Anayasa Mahkemesi, 15 Temmuz sonrası rutin bir uygulama haline gelen işkence iddialarıyla ilgili kritik bir karara imza attı. Mahkeme, Antalya’da gözaltına alınan ve işkence nedeniyle hastaneye kaldırılarak bağırsağından ameliyat olmak zorunda kalan öğretmenin şikayeti üzerine başlatılan ve takipsizlikle sonuçlanan soruşturmanın ‘hak ihlali’ oluşturduğuna karar verdi. Kararda, “Kötü muamele yasağı mutlak bir yasak olup ulusun varlığını tehdit eden genel bir tehlike durumunda bile askıya alınamamaktadır. Terör ve örgütlü suçlarla mücadele gibi en zor koşullarda bile kötü muamele kesin olarak yasaklanmıştır.” denildi.

Savcılığın, Adli Tıp raporuna rağmen polisin, ‘merdivenden düştü’ tespitini esas alarak takipsizlik vermesini ihlal nedeni saydı. AYM kararına göre soruşturma yeniden başlatılacak ve öğretmene 40 bin lira tazminat ödenecek.

Anayasa Mahkemesi İkinci Bölüm tarafından oybirliği ile alınan karar, darbe girişimi sonrasında, 27 Temmuz 2016’da gözaltına alınan öğretmen Eyüp Birinci’nin başvurusu üzerine verildi.

Karara göre, Eyüp Birinci’nin eşi, gözaltı sırasında savcılığa başvurarak eşinden haber alamadığını, sağlıklı halde emniyete götürülen eşinin hastaneye kaldırıldığını duyduğunu belirterek şikayetçi oldu. Ancak daha sonra Birinci’nin eşi, kızı, kayınpederi, eşinin kardeşleri de gözaltına alındı. Hastaneden çıktıktan sonra şikayette bulunmayan, hakimlikte işkence gördüğünü söylemeyen Birinci, tutuklandıktan sonra suç duyurusunda bulundu.
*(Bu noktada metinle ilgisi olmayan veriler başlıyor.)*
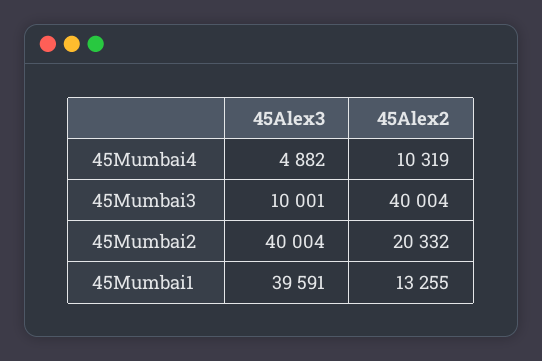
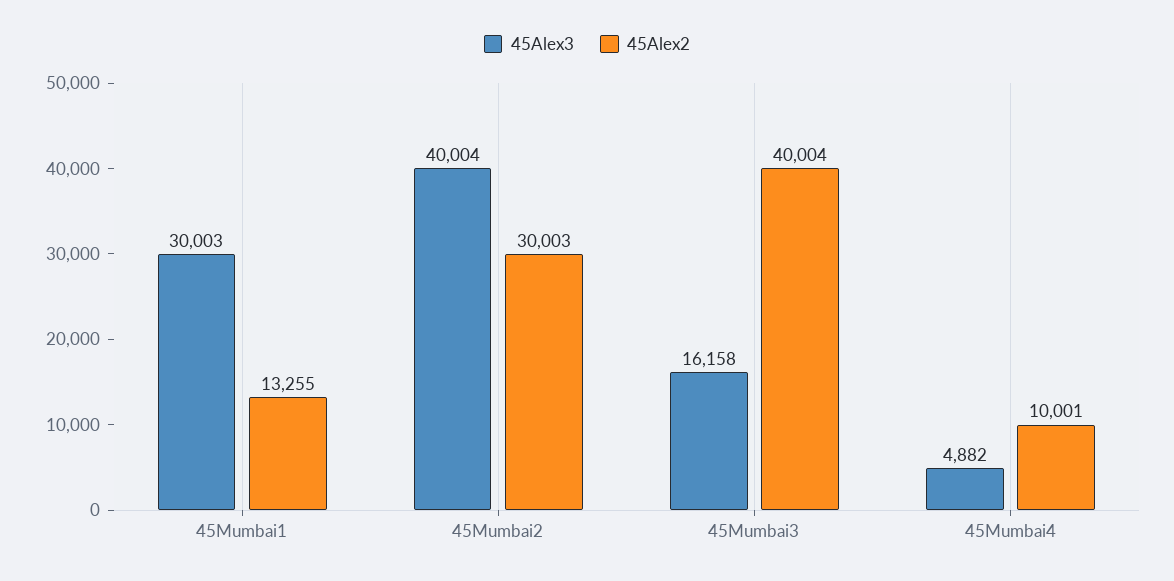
  {
    "45Alex3": {
      "45Mumbai4": 4882,
-     "45Mumbai3": 10001,
+     "45Mumbai3": 16158,
      "45Mumbai2": 40004,
-     "45Mumbai1": 39591
+     "45Mumbai1": 30003
    },
    "45Alex2": {
-     "45Mumbai4": 10319,
+     "45Mumbai4": 10001,
      "45Mumbai3": 40004,
-     "45Mumbai2": 20332,
+     "45Mumbai2": 30003,
      "45Mumbai1": 13255
    }
  }

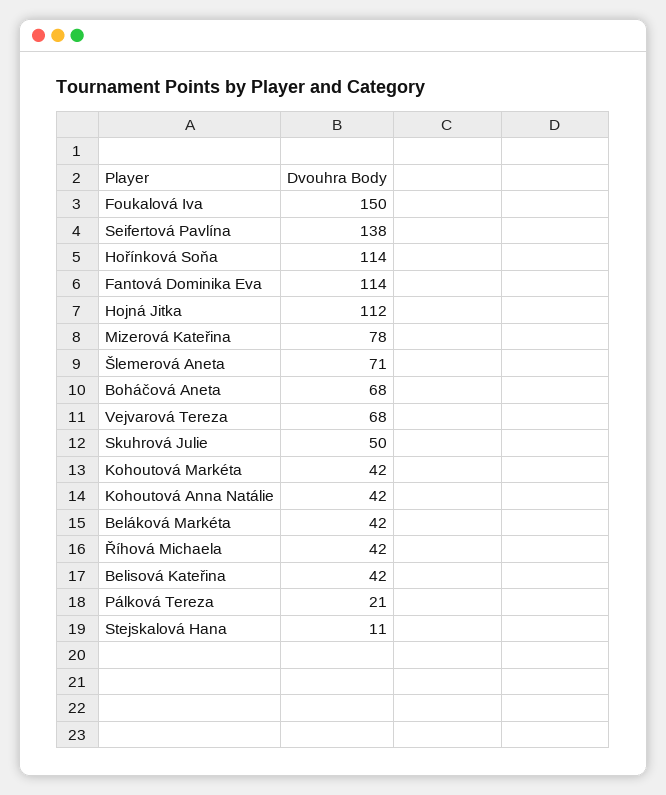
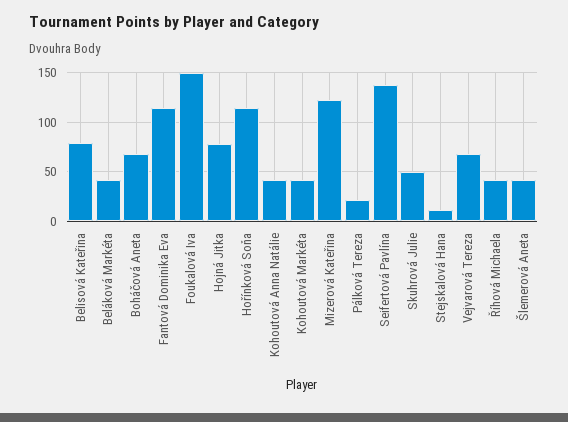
  {
    "Foukalová Iva": 150,
    "Seifertová Pavlína": 138,
    "Hořínková Soňa": 114,
    "Fantová Dominika Eva": 114,
-   "Hojná Jitka": 112,
+   "Hojná Jitka": 80,
-   "Mizerová Kateřina": 78,
+   "Mizerová Kateřina": 120,
-   "Šlemerová Aneta": 71,
+   "Šlemerová Aneta": 40,
    "Boháčová Aneta": 68,
    "Vejvarová Tereza": 68,
    "Skuhrová Julie": 50,
    "Kohoutová Markéta": 42,
    "Kohoutová Anna Natálie": 42,
    "Beláková Markéta": 42,
    "Říhová Michaela": 42,
-   "Belisová Kateřina": 42,
+   "Belisová Kateřina": 80,
    "Pálková Tereza": 21,
    "Stejskalová Hana": 11
  }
İŞKENCE SONRASI YOĞUN BAKIMA KALDIRILDI

Gözaltında olduğu sırada beş kez doktor muayenesinden geçirilen Birinci için, vücudundaki ağır darp izlerine rağmen, ‘darp ve cebir izi yoktur’ raporu verildi. Ancak sonraki iki muayeneye gelen doktorlar, Birinci’nin vücudundaki işkence izlerini tespit etti ve karın ağrısı şikayeti nedeniyle hastaneye sevkine karar verdi. Hastaneye sevk edilen Birinci’nin kalın bağırsağının yırtıldığı saptandı. Ameliyata alınan Birinci, günlerce yoğun bakımda kaldıktan sonra hayata dönebildi.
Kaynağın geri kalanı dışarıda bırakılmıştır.